[[ RECORDS FOR THIS TASK, beginning ]]

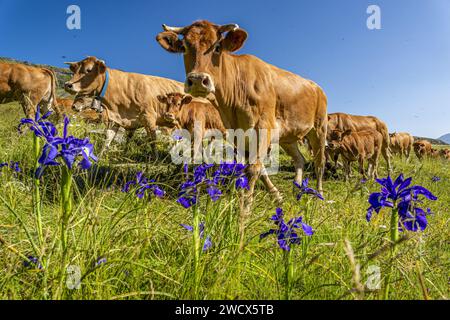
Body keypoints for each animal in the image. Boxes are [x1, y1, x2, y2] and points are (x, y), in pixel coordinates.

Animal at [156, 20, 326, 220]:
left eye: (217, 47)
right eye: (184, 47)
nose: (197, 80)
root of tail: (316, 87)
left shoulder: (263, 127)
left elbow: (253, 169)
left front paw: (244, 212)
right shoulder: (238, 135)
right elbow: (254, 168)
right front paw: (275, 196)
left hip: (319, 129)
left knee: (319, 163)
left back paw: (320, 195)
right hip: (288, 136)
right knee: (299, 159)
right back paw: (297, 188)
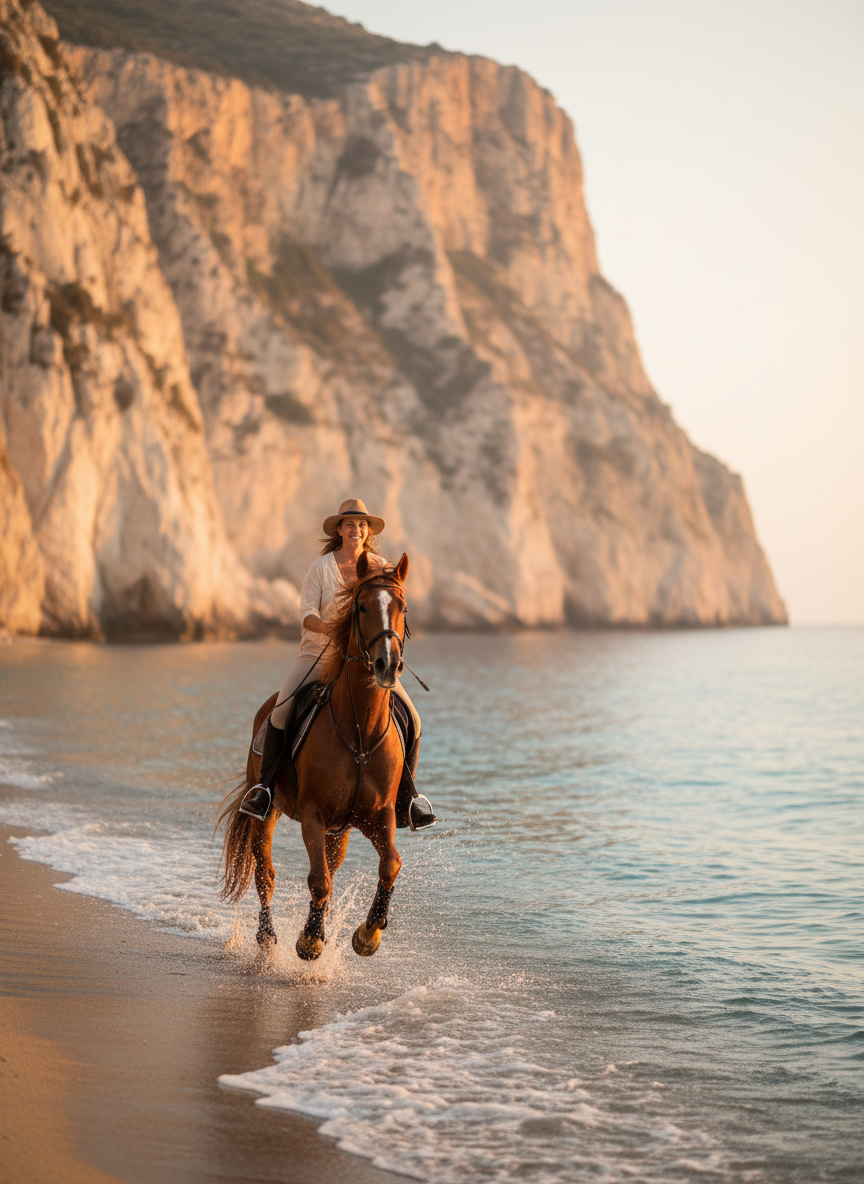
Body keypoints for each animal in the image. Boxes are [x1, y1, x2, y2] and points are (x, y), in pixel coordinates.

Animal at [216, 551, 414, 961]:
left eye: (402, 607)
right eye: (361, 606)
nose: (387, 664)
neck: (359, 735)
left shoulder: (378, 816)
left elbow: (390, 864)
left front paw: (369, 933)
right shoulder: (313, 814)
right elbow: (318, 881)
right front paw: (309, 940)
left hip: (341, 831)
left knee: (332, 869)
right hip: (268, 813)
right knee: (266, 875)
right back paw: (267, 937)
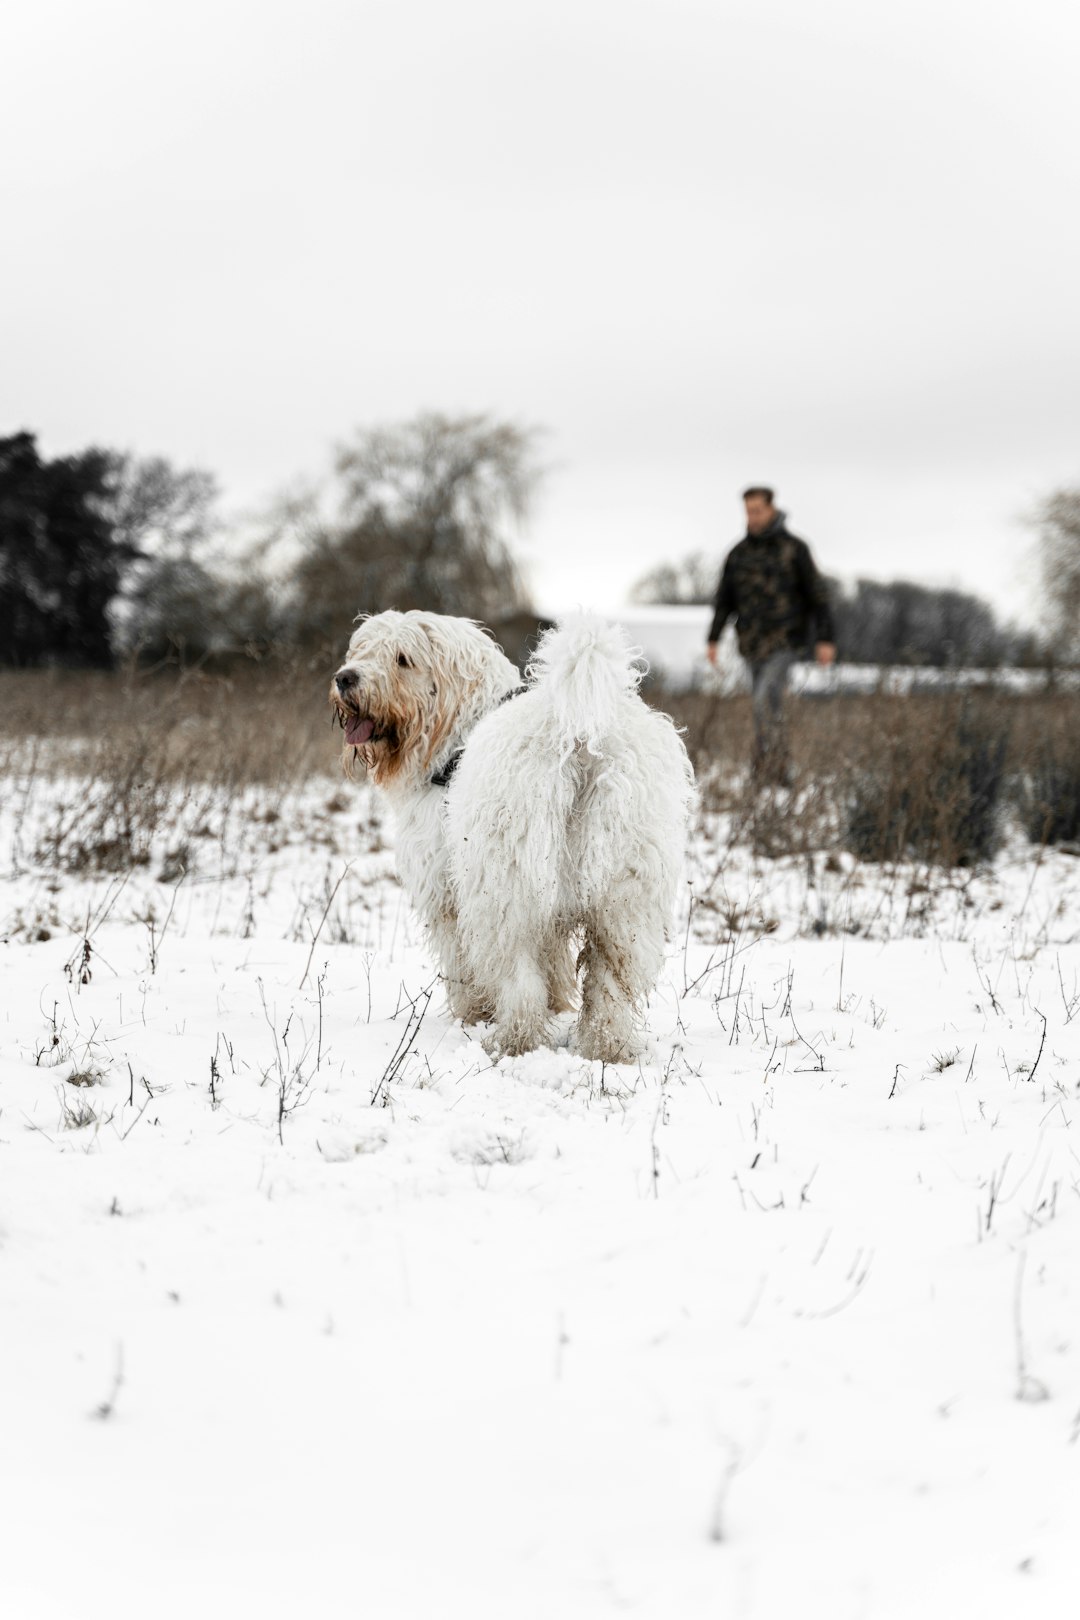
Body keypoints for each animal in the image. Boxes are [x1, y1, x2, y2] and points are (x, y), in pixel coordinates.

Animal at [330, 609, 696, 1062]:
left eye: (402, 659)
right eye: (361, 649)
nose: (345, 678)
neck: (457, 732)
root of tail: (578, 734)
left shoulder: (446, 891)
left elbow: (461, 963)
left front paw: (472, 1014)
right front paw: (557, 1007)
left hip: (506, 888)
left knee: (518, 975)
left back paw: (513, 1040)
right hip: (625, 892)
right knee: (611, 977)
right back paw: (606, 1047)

[[ RECORDS FOR THIS TASK, end ]]

ACTIVITY:
Write out the entries above verbatim; the pictures do not belong in your copy.

EXERCISE RESPONSE:
Body keypoints for each animal in the image. Boxes are [x1, y1, x2, y2] and points are (x, y), in pixel coordinates.

Animal at [156, 20, 326, 220]:
left eye: (217, 47)
right eye: (184, 47)
nose: (197, 80)
root of tail: (316, 87)
left shoulder: (263, 127)
left elbow: (253, 169)
left front paw: (244, 212)
right shoulder: (238, 135)
right elbow: (254, 168)
right front paw: (275, 196)
left hip: (319, 129)
left knee: (319, 163)
left back paw: (320, 195)
right hip: (288, 136)
right knee: (299, 159)
right back paw: (297, 188)
Body keypoints for each animal in the image. Boxes are [x1, y1, x2, y2] and points are (x, y), in pixel coordinates.

Animal at [216, 551, 414, 961]:
left eye: (402, 607)
right eye: (361, 606)
nose: (387, 664)
neck: (359, 735)
left shoulder: (378, 816)
left elbow: (390, 864)
left front paw: (369, 933)
right shoulder: (313, 814)
right elbow: (318, 881)
right front paw: (309, 940)
left hip: (341, 831)
left knee: (332, 869)
right hip: (268, 813)
right knee: (266, 875)
right back paw: (267, 937)
Body keypoints for each animal in the image. Boxes are [x1, y1, x2, y2] and points are (x, y), in pixel coordinates.

Animal at [330, 609, 696, 1062]:
left eye: (402, 659)
right eye: (361, 649)
nose: (345, 678)
neck: (457, 732)
root of tail: (578, 734)
left shoulder: (446, 891)
left elbow: (461, 963)
left front paw: (472, 1014)
right front paw: (557, 1007)
left hip: (506, 888)
left knee: (518, 975)
left back paw: (513, 1040)
right hip: (625, 892)
right knee: (611, 977)
right back paw: (606, 1047)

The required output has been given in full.